(Stored data)

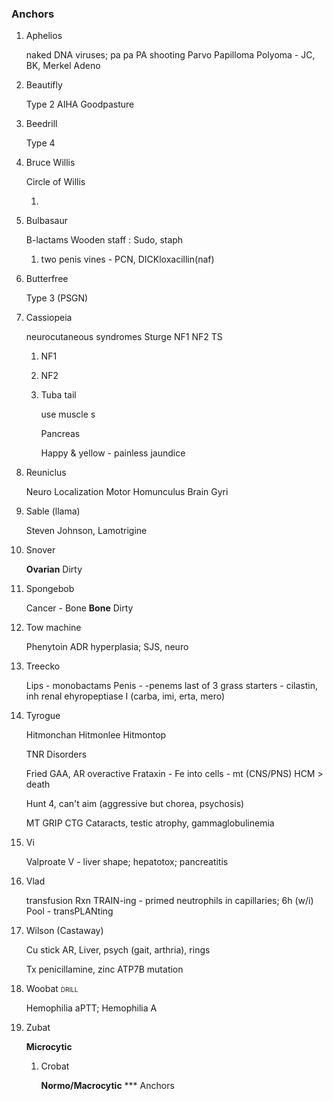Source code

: *** Anchors
**** Aphelios
 naked DNA viruses; pa pa PA shooting
 Parvo
 Papilloma
 Polyoma - JC, BK, Merkel
 Adeno
**** Beautifly
Type 2
AIHA
Goodpasture
**** Beedrill
Type 4

**** Bruce Willis
Circle of Willis
***** 
[[E:\Programs\ShareX-portable\000 Sharex\2020-02-Thursday\20_08_47.jpg]]
**** Bulbasaur
B-lactams
Wooden staff : Sudo, staph
***** two penis vines - PCN, DICKloxacillin(naf)
**** Butterfree
Type 3
(PSGN)
**** Cassiopeia
neurocutaneous syndromes
Sturge
NF1
NF2
TS
***** NF1
[[E:\Programs\ShareX-portable\000 Sharex\2020-02\20_02_14r.png]]
[[E:\Programs\ShareX-portable\000 Sharex\2020-02\20_02_14s.jpg]]
***** NF2
[[E:\Programs\ShareX-portable\000 Sharex\2020-02\20_02_14t.png]]
[[E:\Programs\ShareX-portable\000 Sharex\2020-02\20_02_14u.png]]
[[E:\Programs\ShareX-portable\000 Sharex\2020-02\20_02_14v.png]]

[[E:\Programs\ShareX-portable\000 Sharex\2020-02\20_02_14w.png]]
***** Tuba tail
:TuberousSclerosis:
use muscle
[[E:\Programs\ShareX-portable\000 Sharex\2020-02\20_02_14p.png]]
s
***** VHL
[[E:\Programs\ShareX-portable\000 Sharex\2020-02\20_02_14q.png]]
***** W
Sturge
# from face, she fangs
 [[E:\Programs\ShareX-portable\000 Sharex\2020-02\20_02_14o.png]]
**** Castform
*Breast* Dirty
***** 
[[E:\Programs\ShareX-portable\000 Sharex\2020-02-Thursday\20_04_26.jpg]]
**** Chikorita, chicken
  (vines = vanc, chicken = dapto)
  Vancomycin
  Daptomycin
**** Chris Christie
Cancer + Drugs
*Chemo Drugs*
[[E:\Programs\ShareX-portable\000 Sharex\2020-02-Thursday\20_07_50.jpg]] 

***** Bicycle
By Cycle sorted
M - phase drugs + ADRs
3 classes
***** 
  cristine - prevent poly
   idiot - neuro
  -taxel - prevent breakdown
   near restroom - nephro
  booo-lin - binds microtubule ends 
   boo-boo - arth
***** Plate 1
 x-linkers
 [[E:\Programs\ShareX-portable\000 Sharex\2020-02\20_02_18_23_35.jpg]]
 -platin/busulfan - x-link
 cyc
 -mustine
***** 
 [[E:\Programs\ShareX-portable\000 Sharex\2020-02\20_02_18_27_30.jpg]]
***** Plate 2
 Posse = -toposide; topo II
 Abx
 [[E:\Programs\ShareX-portable\000 Sharex\2020-02\20_02_18_30_13.jpg]]

**** Cloyster
Clostridia
Tet
+ blocks GABA/glycine from Renshaw (inhib neruons)
  + > alpha-motor neurons
Diff

**** Cordelia
Cortisol
Cushing
[[E:\Programs\ShareX-portable\000 Sharex\2020-02\20_02_151g.png]]

[[E:\Programs\ShareX-portable\000 Sharex\2020-02\20_02_151b.png]]

**** Cyndaquil
+ C
+ Quilava
+ Typhlosion
      
Vertebra - herniation
    [[E:\Programs\ShareX-portable\000 Sharex\2020-02-Thursday\20_29_46.jpg]]
**** Dr. SB
Mental Health Dx
[[E:\Programs\ShareX-portable\000 Sharex\2020-02-Thursday\20_31_26.jpg]]
**** Drowzy
 Theta - 1/2
K, spindles - 3
3 - delta, deep 
 non-REM disorders (terror)

**** Dustox
Type 1
**** Effie
GCA 
Walls - rheumatica; 
[[E:\Programs\ShareX-portable\000 Sharex\2020-02\20_02_]]

**** Grapploct, Torchic
  (Arms)
  1 & 2 - PEck & HENS
  3 - Green (s. vir & HACEK)
  4

  Proteus, E. Coli, Kleb
  H. inf, Enterbac, Neiss, Serratia

  Cephalosporins

**** Grima (FEH)
Icosahedral RNA Viruses
***** Sexy M
 Naked Ico
 Calici
 Astro
 Hepe
 Rhydon - Picorno (HAV)
***** Robin F
 Enveloped Ico
Kingdoms - Toga + Ruby Arbols, Crown-orona, one cane to rule them all
Flavi-Flaedes
 Corona
 Toga
  SETT - Vit A (RETinol) improves resp+GI+ocular protection
  [[E:\Programs\ShareX-portable\000 Sharex\2020-02-Wednesday\19_24_46.jpg]]
 Retro
 Flavi - HCV Hippowdon, Aedes (Yellow, Dengue), Nile
**** Hippopotas
1. Hippurate test; Gastly, Combee (camp), delibird, gardevoir
2. Hep B
# alters DNA; -> HCC
**** Hippowdon
3. Hep C
***** vs Impidimp, ribs
nucleoside analog; inhib IMP dehydrogenase, which makes Grimmsnarl (GMP)
**** Ike
-denafil, nitrates
[[E:\Programs\ShareX-portable\000 Sharex\2020-02-Wednesday\19_28_00.jpg]]

**** Jimmy Neutron
*Brain Tumors* Dirty
[[E:\Programs\ShareX-portable\000 Sharex\2020-02-Thursday\20_01_15.jpg]]

**** Jinx
Hyperlipidemias
[[E:\Programs\ShareX-portable\000 Sharex\2020-02\20_02_15z.png]]

**** Jinx + Heimer
NUKE-leus
Hypothalamic Nuclei
[[E:\Programs\ShareX-portable\000 Sharex\2020-02-Thursday\20_13_20.jpg]]
Aphasia
[[E:\Programs\ShareX-portable\000 Sharex\2020-02-Thursday\20_19_31.jpg]]
[[E:\Programs\ShareX-portable\000 Sharex\2020-02-Thursday\20_19_38.jpg]]
**** Lukas
Cancer - Leukemia
*Leukemia* Dirty
[[E:\Programs\ShareX-portable\000 Sharex\2020-02-Thursday\20_02_10.jpg]]
bone marrow failure, infiltration into reticuloendothelial system > splenomeg

Spear (cytoplasmic projections)
Lukas sexy virgin (dry tap)
Apple - APL; t(15,17); atra
ALL

___
Vasculitis - Leukocytoclastic
- HSP
- cryoglobulinemic - hepC
- Behcet diseaes - uveitis + ulcersx2
**** Miltank
Hypercalcemia
[[E:\Programs\ShareX-portable\000 Sharex\2020-02\20_02_Custom_session_from_Feb_10,_12PM_-_AMBOSS_-_Googlem.png]]

**** Minun, Plusle 
[[E:\Programs\ShareX-portable\000 Sharex\2020-02\20_02_Browse_(51_cards_shown;_1_selected).png]]
Neg - 
Pos -
**** Pac-Man
     SCHEDULED: <2020-02-24 Mon>
     :PROPERTIES:
     :ID:       dc17012f-5ccf-43fd-91ec-f6252ae1c098
     :DRILL_LAST_INTERVAL: 4.14
     :DRILL_REPEATS_SINCE_FAIL: 2
     :DRILL_TOTAL_REPEATS: 1
     :DRILL_FAILURE_COUNT: 0
     :DRILL_AVERAGE_QUALITY: 5.0
     :DRILL_EASE: 2.6
     :DRILL_LAST_QUALITY: 5
     :DRILL_LAST_REVIEWED: [2020-02-20 Thu 10:47]
     :END:
 Pancreas
[[E:\Programs\ShareX-portable\000 Sharex\2020-02-Wednesday\19_55_15.jpg]]
# embryo
Happy & yellow - painless jaundice

**** Reuniclus
Neuro Localization
Motor Homunculus
[[E:\Programs\ShareX-portable\000 Sharex\2020-02-Thursday\20_54_52.jpg]]
[[E:\Programs\ShareX-portable\000 Sharex\2020-02-Thursday\20_57_21.jpg]]
Brain Gyri
[[E:\Programs\ShareX-portable\000 Sharex\2020-02-Saturday\22_16_48.jpg]]

**** Sable (llama)
Steven Johnson, Lamotrigine
**** Snover
*Ovarian* Dirty
[[E:\Programs\ShareX-portable\000 Sharex\2020-02-Thursday\20_04_07.jpg]]
**** Spongebob
Cancer - Bone
*Bone* Dirty
[[E:\Programs\ShareX-portable\000 Sharex\2020-02-Thursday\20_03_13.jpg]]
**** Tow machine
Phenytoin
ADR hyperplasia; SJS, neuro
**** Treecko
  Lips - monobactams
  Penis - -penems
  last of 3 grass starters - cilastin, inh renal ehyropeptiase I
  (carba, imi, erta, mero)

**** Tyrogue
Hitmonchan
Hitmonlee
Hitmontop

TNR Disorders
# XG FA HA MT
[[E:\Programs\ShareX-portable\000 Sharex\2020-02\20_02_151l.png]]

Fried
GAA, AR
overactive Frataxin - Fe into cells - mt (CNS/PNS)
HCM > death
[[E:\Programs\ShareX-portable\000 Sharex\2020-02\20_02_123.png]]

Hunt
4, can't aim (aggressive but chorea, psychosis)
[[E:\Programs\ShareX-portable\000 Sharex\2020-02\20_02_(5)_Trinucleotide_Repeats_-_YouTube_-_Google_Chrom2.png]]

MT
GRIP
CTG
[[E:\Programs\ShareX-portable\000 Sharex\2020-02\20_02_125.png]]
Cataracts, testic atrophy, gammaglobulinemia

**** Vi 
Valproate
V - liver shape; hepatotox; pancreatitis

**** Vlad
  transfusion Rxn
TRAIN-ing - primed neutrophils in capillaries; 6h (w/i)
[[E:\Programs\ShareX-portable\000 Sharex\2020-02-Wednesday\19_03_57.jpg]]
Pool - transPLANting
[[E:\Programs\ShareX-portable\000 Sharex\2020-02-Wednesday\19_06_54.jpg]]


**** Wilson (Castaway)
Cu stick
AR, 
Liver, psych (gait, arthria), rings

 Tx penicillamine, zinc
 ATP7B mutation

**** Woobat                                                           :drill:
     :PROPERTIES:
     :ID:       0ebeeeb2-5527-4f4b-88dc-325a0b990ead
     :END:
[[E:\Programs\ShareX-portable\000 Sharex\2020-02\20_02_Custom_session_from_Feb_10,_12PM_-_AMBOSS_-_Googled.png]]
Hemophilia
aPTT; Hemophilia A
**** Zubat
*Microcytic*
[[E:\Programs\ShareX-portable\000 Sharex\2020-02-Thursday\20_07_00.jpg]]
***** Crobat
*Normo/Macrocytic*
[[E:\Programs\ShareX-portable\000 Sharex\2020-02-Thursday\20_07_17.jpg]]*** Anchors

Activity:
Please transcribe exactly the lines above from the line that has "-denafil, nitrates" up to and including the line that has "- Behcet diseaes - uveitis + ulcersx2"; no other line belongs in the answer.

Response below:
-denafil, nitrates
[[E:\Programs\ShareX-portable\000 Sharex\2020-02-Wednesday\19_28_00.jpg]]

**** Jimmy Neutron
*Brain Tumors* Dirty
[[E:\Programs\ShareX-portable\000 Sharex\2020-02-Thursday\20_01_15.jpg]]

**** Jinx
Hyperlipidemias
[[E:\Programs\ShareX-portable\000 Sharex\2020-02\20_02_15z.png]]

**** Jinx + Heimer
NUKE-leus
Hypothalamic Nuclei
[[E:\Programs\ShareX-portable\000 Sharex\2020-02-Thursday\20_13_20.jpg]]
Aphasia
[[E:\Programs\ShareX-portable\000 Sharex\2020-02-Thursday\20_19_31.jpg]]
[[E:\Programs\ShareX-portable\000 Sharex\2020-02-Thursday\20_19_38.jpg]]
**** Lukas
Cancer - Leukemia
*Leukemia* Dirty
[[E:\Programs\ShareX-portable\000 Sharex\2020-02-Thursday\20_02_10.jpg]]
bone marrow failure, infiltration into reticuloendothelial system > splenomeg

Spear (cytoplasmic projections)
Lukas sexy virgin (dry tap)
Apple - APL; t(15,17); atra
ALL

___
Vasculitis - Leukocytoclastic
- HSP
- cryoglobulinemic - hepC
- Behcet diseaes - uveitis + ulcersx2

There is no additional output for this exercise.